Thursday, June 24, 2010

#120 – NOT QUITE THE SAME


It was the same but it wasn’t. I did not go to the Sunday evening meeting at the Corlears School, a fast l0-block walk down from my place on 25th Street. It was Gillian’s only meeting, the one she called “my therapy,” and I heard she had talked about me in it. Telling everyone about driving with that she called “a program friend” around his family’s “magic kingdom” in New Hampshire. Everyone in Manhattan ACOA knew about my search for what had happened in New Hampshire, and knew that I had recently gone back. They did not know until now that this sexually riveted, deceptively sweet appearing blonde girl/woman had been trysting up there with there me. I learned about what she had been saying in one of those syrupy threatening letters that my stalker Abigail sent me.

I did nothing. I hardly missed Gillian, though despite what she had said I did think the sex had rarely been better – rarely better neither with serious past girlfriends, nor with semi-pros and professionals in exotic countries. I did not miss Gillian after the initial disappointment. It was more as if I had escaped with my life. And now there were Janet and Melanie and Susan and so many more on this circuit I was on – no lack of women with whom I could flirt, with it maybe or maybe not being the surface of something captivating.

Then one evening Gillian came unannounced and rang my buzzer. I was not sure why.
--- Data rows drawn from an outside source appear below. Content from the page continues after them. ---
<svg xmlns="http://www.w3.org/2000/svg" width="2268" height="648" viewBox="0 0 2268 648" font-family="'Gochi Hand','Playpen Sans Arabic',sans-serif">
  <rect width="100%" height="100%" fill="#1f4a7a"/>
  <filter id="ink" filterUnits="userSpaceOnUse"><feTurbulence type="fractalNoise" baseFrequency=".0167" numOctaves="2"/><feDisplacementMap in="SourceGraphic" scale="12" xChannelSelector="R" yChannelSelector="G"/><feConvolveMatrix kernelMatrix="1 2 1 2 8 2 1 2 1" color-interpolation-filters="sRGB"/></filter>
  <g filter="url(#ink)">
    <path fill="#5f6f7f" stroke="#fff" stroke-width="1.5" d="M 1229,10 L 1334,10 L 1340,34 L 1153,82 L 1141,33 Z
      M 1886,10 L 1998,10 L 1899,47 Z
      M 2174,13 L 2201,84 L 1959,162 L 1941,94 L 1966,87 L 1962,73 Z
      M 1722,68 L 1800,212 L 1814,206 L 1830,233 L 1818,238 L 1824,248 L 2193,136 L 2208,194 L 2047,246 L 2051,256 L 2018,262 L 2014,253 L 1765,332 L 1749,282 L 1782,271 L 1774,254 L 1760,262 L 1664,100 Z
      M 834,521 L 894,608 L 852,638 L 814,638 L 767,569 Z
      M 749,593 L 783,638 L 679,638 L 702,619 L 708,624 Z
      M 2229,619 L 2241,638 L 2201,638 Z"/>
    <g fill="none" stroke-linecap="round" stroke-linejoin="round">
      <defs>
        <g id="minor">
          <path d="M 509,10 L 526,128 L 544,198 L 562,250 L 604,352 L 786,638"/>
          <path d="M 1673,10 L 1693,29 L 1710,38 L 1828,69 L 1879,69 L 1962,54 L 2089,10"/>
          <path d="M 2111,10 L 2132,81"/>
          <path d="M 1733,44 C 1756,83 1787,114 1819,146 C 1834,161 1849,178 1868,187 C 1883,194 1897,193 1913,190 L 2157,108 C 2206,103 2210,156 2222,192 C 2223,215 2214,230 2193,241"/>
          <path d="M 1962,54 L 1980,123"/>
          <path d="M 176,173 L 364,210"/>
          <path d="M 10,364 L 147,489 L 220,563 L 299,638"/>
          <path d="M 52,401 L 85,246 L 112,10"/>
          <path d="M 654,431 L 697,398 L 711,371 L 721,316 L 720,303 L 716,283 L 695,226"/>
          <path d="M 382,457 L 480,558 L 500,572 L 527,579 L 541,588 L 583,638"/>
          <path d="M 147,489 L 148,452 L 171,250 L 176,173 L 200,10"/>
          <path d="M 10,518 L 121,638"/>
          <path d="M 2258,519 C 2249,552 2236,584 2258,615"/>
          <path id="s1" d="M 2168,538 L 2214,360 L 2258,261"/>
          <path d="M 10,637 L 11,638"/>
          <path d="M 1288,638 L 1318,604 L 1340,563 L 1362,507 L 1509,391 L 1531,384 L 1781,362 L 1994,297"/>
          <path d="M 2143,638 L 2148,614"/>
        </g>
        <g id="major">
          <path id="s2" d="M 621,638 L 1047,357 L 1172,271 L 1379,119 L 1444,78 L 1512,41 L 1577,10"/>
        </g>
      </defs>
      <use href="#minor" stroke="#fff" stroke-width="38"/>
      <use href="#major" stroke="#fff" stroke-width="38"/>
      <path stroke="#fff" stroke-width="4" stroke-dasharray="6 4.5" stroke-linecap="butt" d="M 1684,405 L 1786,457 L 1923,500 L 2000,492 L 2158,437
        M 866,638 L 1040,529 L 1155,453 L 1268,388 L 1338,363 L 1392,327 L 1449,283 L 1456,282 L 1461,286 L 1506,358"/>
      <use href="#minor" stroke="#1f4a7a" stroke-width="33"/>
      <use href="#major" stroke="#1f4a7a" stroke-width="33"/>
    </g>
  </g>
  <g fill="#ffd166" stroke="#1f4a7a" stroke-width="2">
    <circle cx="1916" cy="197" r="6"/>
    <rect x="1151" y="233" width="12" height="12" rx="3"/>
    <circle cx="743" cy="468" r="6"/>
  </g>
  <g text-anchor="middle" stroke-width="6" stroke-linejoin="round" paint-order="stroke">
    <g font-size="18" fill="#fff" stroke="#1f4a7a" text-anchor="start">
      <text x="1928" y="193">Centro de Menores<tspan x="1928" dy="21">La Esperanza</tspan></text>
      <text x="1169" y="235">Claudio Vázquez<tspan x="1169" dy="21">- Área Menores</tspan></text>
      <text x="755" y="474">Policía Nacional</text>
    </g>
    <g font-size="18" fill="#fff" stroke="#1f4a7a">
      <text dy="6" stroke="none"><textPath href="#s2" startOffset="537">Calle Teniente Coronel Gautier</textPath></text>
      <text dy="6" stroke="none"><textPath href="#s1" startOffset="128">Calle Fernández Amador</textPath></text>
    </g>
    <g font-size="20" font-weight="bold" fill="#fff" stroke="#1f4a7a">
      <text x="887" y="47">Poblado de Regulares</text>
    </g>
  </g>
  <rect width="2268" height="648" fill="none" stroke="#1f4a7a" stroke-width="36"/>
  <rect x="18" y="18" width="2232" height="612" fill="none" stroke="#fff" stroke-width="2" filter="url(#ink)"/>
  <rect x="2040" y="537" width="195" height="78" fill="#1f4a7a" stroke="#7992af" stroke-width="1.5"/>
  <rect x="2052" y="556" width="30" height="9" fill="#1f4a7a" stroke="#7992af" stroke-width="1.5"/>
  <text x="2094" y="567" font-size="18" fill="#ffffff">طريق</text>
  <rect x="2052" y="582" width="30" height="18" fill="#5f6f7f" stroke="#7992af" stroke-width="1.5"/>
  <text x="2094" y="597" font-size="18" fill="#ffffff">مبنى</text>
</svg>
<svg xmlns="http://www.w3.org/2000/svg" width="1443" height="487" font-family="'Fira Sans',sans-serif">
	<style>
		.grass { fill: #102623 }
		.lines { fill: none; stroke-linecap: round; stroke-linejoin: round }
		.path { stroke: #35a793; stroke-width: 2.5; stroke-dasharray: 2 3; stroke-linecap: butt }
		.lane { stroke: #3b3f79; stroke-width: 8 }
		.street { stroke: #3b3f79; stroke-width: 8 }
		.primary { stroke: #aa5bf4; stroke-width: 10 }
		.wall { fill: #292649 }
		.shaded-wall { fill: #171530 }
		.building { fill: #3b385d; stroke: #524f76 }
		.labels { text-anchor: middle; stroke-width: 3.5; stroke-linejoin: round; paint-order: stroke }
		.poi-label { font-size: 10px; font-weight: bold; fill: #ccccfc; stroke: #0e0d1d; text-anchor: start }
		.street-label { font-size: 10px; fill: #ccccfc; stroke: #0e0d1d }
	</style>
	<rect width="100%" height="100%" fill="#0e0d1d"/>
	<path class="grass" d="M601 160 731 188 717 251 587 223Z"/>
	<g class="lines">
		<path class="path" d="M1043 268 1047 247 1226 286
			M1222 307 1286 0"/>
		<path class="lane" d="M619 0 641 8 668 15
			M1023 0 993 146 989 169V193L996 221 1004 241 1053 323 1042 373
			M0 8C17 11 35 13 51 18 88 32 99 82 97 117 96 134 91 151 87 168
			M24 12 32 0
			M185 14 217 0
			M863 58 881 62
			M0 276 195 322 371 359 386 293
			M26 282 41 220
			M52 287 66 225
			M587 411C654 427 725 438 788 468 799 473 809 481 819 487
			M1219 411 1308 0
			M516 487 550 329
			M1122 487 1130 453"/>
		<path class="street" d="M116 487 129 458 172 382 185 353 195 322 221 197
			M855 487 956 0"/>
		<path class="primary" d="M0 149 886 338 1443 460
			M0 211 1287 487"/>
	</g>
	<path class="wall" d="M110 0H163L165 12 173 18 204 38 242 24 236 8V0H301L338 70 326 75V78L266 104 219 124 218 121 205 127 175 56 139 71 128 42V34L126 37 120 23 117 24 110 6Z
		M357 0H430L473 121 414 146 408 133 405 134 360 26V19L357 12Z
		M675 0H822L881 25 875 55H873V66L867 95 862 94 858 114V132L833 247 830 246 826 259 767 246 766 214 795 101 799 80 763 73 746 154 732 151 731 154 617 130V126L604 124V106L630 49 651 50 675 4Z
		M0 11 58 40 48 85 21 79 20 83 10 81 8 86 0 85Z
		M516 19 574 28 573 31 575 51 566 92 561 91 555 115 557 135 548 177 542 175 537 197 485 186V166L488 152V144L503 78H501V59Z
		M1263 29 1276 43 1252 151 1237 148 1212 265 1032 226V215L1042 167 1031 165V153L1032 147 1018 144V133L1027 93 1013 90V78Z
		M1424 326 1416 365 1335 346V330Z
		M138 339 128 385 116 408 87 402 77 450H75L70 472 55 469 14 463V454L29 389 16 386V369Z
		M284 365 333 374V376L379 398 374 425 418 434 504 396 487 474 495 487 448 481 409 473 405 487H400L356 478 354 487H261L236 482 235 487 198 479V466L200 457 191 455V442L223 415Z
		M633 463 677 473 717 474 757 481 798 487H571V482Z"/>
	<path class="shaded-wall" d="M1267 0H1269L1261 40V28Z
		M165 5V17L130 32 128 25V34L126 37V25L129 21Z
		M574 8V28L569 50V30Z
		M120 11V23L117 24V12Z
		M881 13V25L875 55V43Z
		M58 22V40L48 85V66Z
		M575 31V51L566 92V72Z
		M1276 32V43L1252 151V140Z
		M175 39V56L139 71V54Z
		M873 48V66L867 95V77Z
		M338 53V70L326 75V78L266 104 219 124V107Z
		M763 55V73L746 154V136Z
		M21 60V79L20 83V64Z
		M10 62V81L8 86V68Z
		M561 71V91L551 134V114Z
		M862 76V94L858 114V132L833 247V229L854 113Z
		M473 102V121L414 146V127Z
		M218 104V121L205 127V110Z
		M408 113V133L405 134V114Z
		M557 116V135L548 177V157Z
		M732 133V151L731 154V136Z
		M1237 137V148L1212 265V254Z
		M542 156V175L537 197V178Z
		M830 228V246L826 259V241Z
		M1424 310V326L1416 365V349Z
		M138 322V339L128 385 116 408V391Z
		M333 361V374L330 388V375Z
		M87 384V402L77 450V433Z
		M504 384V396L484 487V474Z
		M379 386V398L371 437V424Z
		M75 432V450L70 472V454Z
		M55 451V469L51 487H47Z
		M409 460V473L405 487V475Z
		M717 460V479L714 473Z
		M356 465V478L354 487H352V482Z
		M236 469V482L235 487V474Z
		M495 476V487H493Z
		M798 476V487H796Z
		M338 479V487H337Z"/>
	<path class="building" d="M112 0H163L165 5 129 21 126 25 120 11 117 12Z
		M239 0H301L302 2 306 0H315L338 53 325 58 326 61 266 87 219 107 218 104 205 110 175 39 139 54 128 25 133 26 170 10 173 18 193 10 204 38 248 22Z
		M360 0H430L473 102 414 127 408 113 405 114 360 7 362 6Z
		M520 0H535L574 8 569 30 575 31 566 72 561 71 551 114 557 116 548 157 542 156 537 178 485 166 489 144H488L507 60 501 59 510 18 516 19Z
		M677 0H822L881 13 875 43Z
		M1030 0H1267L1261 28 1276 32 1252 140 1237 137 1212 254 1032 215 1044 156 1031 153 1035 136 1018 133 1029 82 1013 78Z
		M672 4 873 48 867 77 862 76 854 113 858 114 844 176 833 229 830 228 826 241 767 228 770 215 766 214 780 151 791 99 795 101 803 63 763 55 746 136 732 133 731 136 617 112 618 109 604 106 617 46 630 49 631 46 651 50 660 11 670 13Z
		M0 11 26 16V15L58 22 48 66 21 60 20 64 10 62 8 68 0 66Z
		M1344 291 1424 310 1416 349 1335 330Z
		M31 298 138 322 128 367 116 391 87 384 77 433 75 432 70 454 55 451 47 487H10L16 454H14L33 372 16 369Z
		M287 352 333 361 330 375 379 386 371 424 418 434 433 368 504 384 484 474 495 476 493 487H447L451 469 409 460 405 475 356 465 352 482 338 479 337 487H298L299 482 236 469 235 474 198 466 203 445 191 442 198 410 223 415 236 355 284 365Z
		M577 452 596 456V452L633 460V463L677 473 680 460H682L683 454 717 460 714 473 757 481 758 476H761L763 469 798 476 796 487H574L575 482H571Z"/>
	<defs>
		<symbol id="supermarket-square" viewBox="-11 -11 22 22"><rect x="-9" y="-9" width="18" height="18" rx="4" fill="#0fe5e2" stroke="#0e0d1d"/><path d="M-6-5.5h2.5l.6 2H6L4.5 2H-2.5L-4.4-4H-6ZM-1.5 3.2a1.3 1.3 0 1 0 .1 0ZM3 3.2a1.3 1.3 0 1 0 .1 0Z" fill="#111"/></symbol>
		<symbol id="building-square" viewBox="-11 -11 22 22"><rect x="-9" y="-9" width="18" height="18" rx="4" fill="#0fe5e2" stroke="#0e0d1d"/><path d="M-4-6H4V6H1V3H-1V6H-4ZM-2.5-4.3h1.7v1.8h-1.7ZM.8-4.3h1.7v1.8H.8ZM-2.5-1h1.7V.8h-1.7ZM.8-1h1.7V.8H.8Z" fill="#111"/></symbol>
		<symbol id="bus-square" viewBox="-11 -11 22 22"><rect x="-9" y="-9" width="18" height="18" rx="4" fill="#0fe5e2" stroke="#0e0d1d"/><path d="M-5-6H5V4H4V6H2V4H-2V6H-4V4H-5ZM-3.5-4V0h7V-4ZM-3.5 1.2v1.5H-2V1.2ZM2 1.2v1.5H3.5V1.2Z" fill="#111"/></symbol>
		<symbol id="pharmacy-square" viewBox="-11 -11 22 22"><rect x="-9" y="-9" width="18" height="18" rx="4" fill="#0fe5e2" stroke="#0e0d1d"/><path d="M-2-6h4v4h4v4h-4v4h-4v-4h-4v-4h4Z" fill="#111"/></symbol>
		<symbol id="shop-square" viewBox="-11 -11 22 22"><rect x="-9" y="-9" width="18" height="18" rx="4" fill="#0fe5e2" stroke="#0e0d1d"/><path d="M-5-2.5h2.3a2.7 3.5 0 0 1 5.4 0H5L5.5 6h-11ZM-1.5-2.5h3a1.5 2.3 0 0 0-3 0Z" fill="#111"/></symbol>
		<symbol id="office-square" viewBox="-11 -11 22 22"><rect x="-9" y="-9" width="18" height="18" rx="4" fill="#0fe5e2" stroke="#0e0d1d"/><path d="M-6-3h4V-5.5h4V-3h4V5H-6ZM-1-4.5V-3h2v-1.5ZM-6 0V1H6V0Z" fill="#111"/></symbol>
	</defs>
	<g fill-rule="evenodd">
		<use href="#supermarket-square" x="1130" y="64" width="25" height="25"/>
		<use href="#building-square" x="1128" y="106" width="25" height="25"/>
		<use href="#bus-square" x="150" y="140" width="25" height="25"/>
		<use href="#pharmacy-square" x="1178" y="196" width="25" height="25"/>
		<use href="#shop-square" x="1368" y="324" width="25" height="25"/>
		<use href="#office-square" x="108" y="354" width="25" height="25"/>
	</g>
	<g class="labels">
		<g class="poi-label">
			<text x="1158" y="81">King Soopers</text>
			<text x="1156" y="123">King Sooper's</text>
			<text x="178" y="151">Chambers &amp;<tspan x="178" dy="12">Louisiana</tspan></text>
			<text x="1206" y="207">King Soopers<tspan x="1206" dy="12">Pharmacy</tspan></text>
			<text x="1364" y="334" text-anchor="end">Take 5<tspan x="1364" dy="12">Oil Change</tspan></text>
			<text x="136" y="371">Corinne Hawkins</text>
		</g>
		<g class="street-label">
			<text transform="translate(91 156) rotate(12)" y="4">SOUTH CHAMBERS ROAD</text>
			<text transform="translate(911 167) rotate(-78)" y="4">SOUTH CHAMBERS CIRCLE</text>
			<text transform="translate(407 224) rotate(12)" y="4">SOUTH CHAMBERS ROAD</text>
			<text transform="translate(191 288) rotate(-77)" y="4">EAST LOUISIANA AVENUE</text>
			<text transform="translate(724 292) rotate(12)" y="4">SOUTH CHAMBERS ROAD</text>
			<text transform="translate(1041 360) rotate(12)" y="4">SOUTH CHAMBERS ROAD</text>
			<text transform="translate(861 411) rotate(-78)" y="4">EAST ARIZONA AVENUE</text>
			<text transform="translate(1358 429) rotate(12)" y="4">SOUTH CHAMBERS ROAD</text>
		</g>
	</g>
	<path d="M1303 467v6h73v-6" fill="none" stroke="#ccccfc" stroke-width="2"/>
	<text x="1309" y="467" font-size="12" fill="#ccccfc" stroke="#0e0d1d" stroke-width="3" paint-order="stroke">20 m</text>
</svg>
The ending had seemed so conclusive. She immediately saw that on a table in my living room were photographs of myself, some in infancy, all in phases of childhood, that I had assembled in the past year. One was a portrait from a time when I was 15 and our Southern grandmother had paid to have formal portraits of the twins done in a photographer’s studio In his, my brother Peter was looking ahead as if he saw an ordered future that would need his tending. His jaw was firm in the portrait just as it had been in life when he would stride into a room like a determined grown-up. The grandmother said she could see in his portrait that Peter was going to be such a man. All she said about mine was that it made me “look pretty,” and so it had made me cringe when I saw it displayed at our house in Connecticut.

Now Gillian said, “Look at that boy. The girls must have gone crazy. They all most have wanted to lap him up. I would.” And I knew she was good at lapping all over in the course of wetting a man’s cock in her mouth and then, just before he came, pulling back to blow on it gently.

So there was a quick sexual surge, but it quickly passed and I was feeling familiar creepiness in the situation – this woman in my apartment with this boy in the picture.

Then she told me that she was fucking an Irish street person who was helping out with her sidewalk sales. She said that was all she could handle because of her self esteem situation. And then she brought up Abigail, the grim, gray possibly homicidal woman who had been stalking me. She and Abigail were suddenly friends, she said. And then, sounding especially pompous, she said she had hired Abigail to help her with her what she called her business, meaning illegal street sales of mass produced wooden fetish figures. She referred to the business as if it were a major undertaking, and she said, her British accent thick, that Abigail was proving to be a talented “art restorer.”

And this news really frightened me, for I knew that Abigail would have hated Gillian if for no better reason than that Gillian looked so young and sexy. And surely my grim stalker would have wanted to kill Gillian after hearing her describe in such a public place as the Sunday night Corlears meeting what we had been up to.